◆ TASK INSTRUCTIONS: Copy the entries below exactly. Images do not belong in the copy.

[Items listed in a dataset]
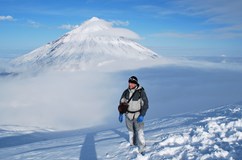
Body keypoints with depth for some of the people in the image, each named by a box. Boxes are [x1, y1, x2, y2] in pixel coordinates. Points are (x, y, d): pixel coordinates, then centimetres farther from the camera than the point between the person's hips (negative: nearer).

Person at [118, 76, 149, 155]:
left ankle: (141, 149, 6)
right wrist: (121, 114, -2)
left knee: (139, 132, -8)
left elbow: (145, 104, -15)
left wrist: (142, 116, -22)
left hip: (138, 115, -4)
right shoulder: (126, 92, -7)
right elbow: (121, 102, 4)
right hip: (128, 115, 4)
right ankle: (132, 144, 40)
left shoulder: (141, 92, -19)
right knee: (131, 130, 18)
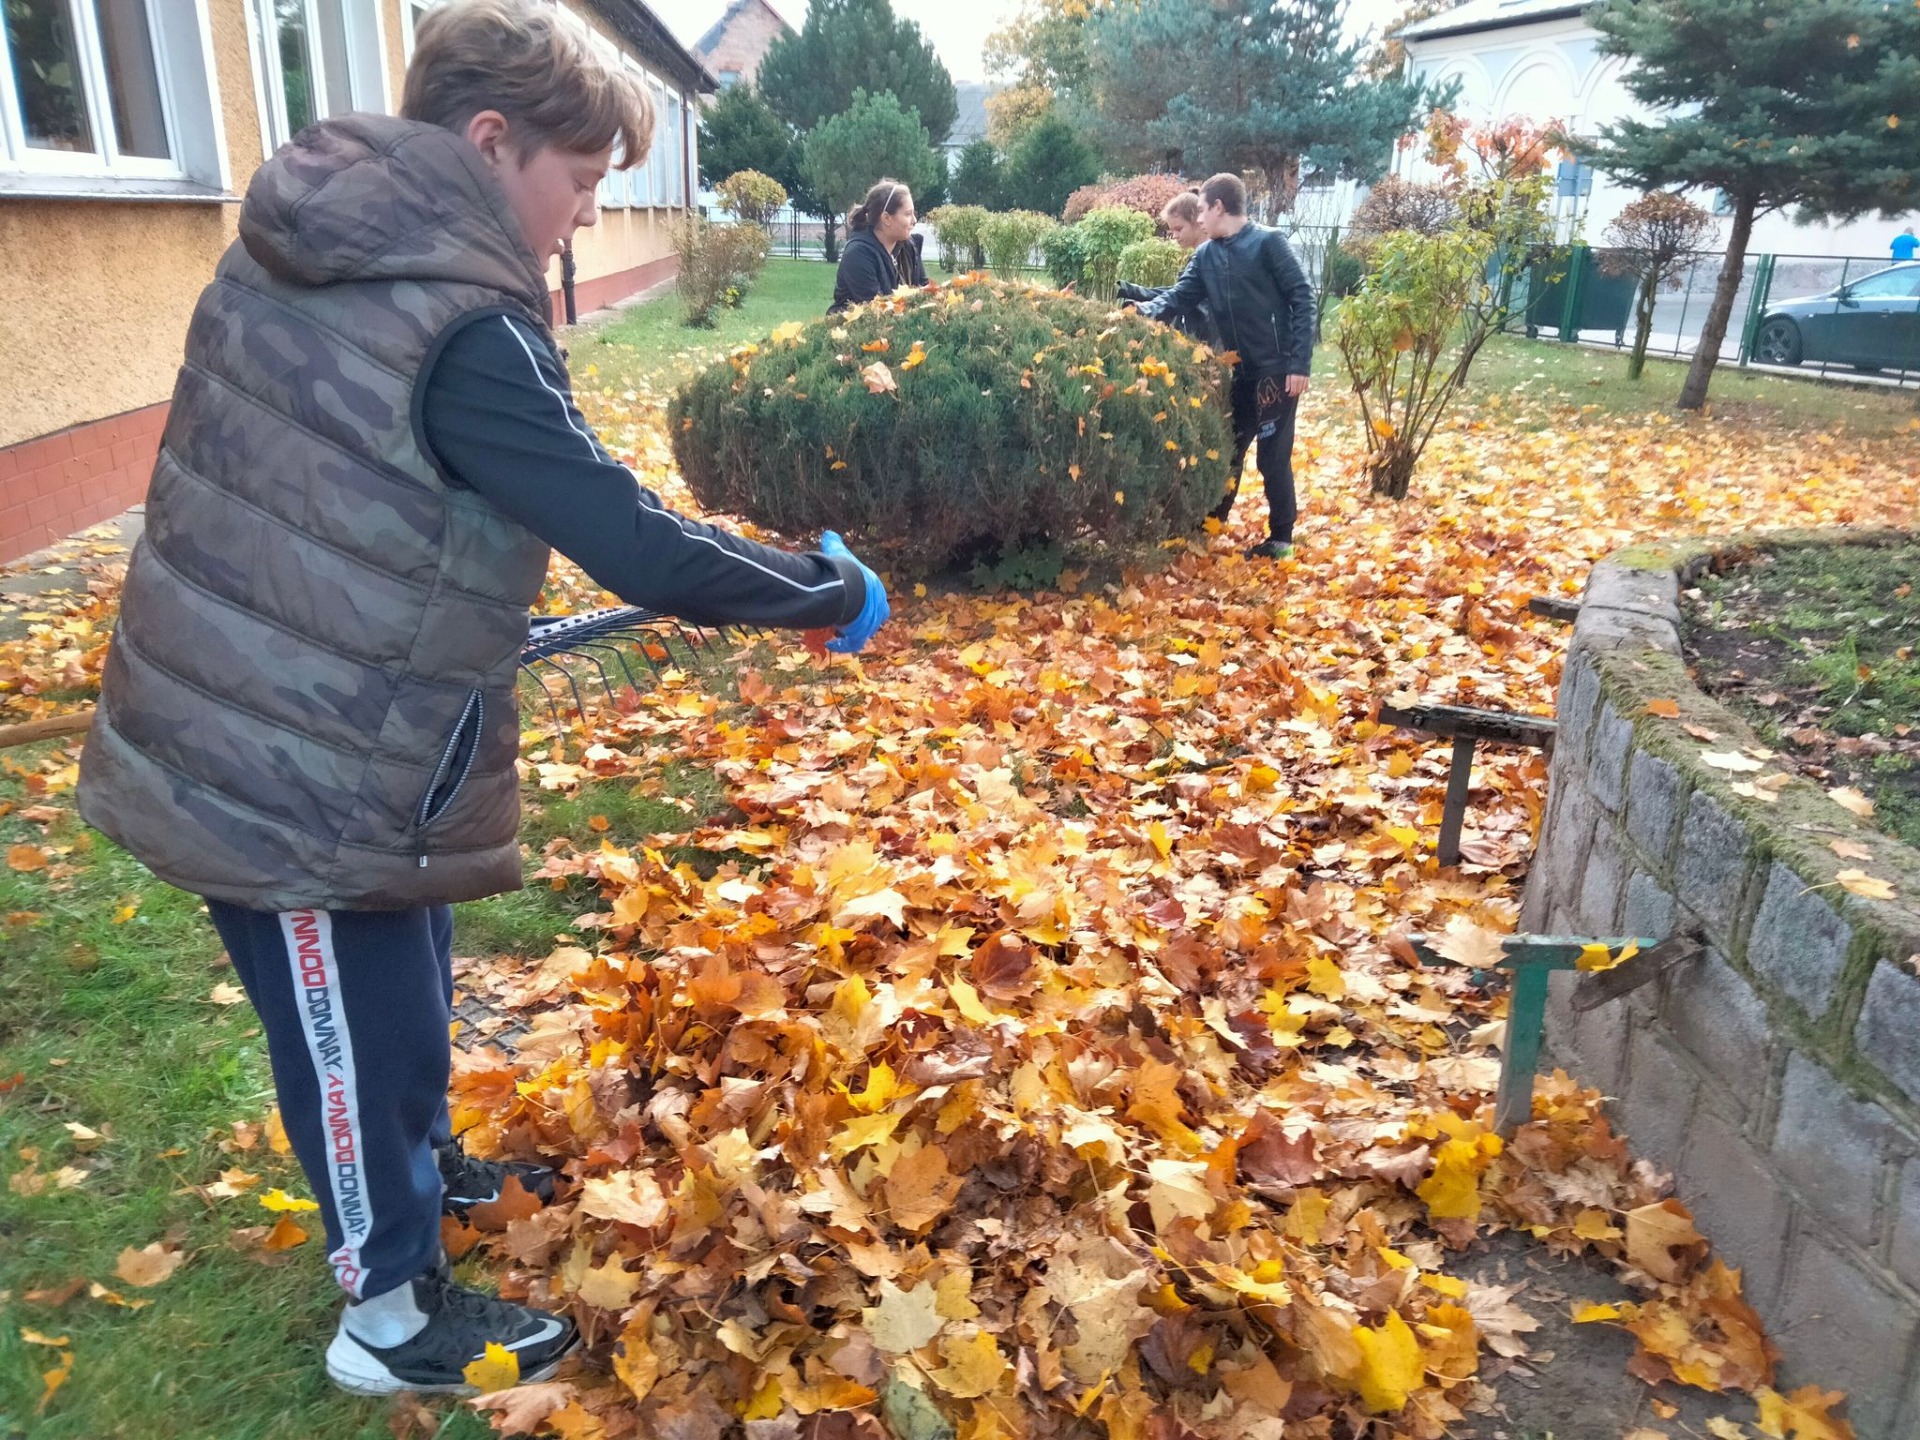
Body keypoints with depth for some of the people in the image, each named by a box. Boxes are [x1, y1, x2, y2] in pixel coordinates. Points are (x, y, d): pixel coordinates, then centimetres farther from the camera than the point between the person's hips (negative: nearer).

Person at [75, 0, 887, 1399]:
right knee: (359, 1033, 11)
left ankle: (423, 1170, 52)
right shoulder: (462, 325, -26)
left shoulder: (289, 247, 4)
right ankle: (395, 1316, 34)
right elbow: (642, 550, -27)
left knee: (401, 991, 27)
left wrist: (460, 620, 19)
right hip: (308, 777, -9)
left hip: (248, 718, 9)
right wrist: (833, 591, -13)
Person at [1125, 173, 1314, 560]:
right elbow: (1179, 298, 1)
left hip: (1277, 370, -6)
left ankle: (1281, 539, 14)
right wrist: (1144, 310, -20)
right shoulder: (1205, 256, 8)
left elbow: (1302, 299, -11)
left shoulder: (1268, 242, -9)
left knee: (1273, 457, 1)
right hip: (1238, 372, 6)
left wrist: (1300, 364, -17)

◆ RESULT FOR THIS EXERCISE:
Body keypoints with depth for some of the people in the image, each named by a box. Boxes are [x1, y1, x2, y2] in pixel coordinates. Points are (x, y, d): pixel coordinates, then centimetres farther from the camera than the point between the person's hips (negative: nearer).

Person at [118, 76, 149, 155]:
left ankle: (141, 149, 6)
right wrist: (121, 114, -2)
left knee: (139, 132, -8)
left elbow: (145, 104, -15)
left wrist: (142, 116, -22)
left hip: (138, 115, -4)
right shoulder: (126, 92, -7)
right elbow: (121, 102, 4)
right hip: (128, 115, 4)
right ankle: (132, 144, 40)
left shoulder: (141, 92, -19)
right knee: (131, 130, 18)
Body keypoints with depth for some of the people in the image, each named by a box. Boxes are [x1, y1, x2, y2] in pixel coordinates. Points are (x, y, d): pixel coordinates, then centimetres farther from the camera than the point between the person's hips (negative: nearer).

Person at [75, 0, 887, 1399]:
right knee: (359, 1033, 11)
left ankle: (423, 1170, 52)
right shoulder: (462, 325, -26)
left shoulder: (289, 247, 4)
right ankle: (395, 1316, 34)
right elbow: (642, 550, -27)
left knee: (401, 991, 27)
left wrist: (460, 620, 19)
right hip: (308, 777, -9)
left hip: (248, 718, 9)
right wrist: (833, 591, -13)
Person at [1125, 173, 1314, 560]:
right elbow: (1179, 298, 1)
left hip: (1277, 370, -6)
left ankle: (1281, 539, 14)
right wrist: (1144, 310, -20)
right shoulder: (1205, 256, 8)
left elbow: (1302, 299, -11)
left shoulder: (1268, 242, -9)
left knee: (1273, 457, 1)
right hip: (1238, 372, 6)
left wrist: (1300, 364, -17)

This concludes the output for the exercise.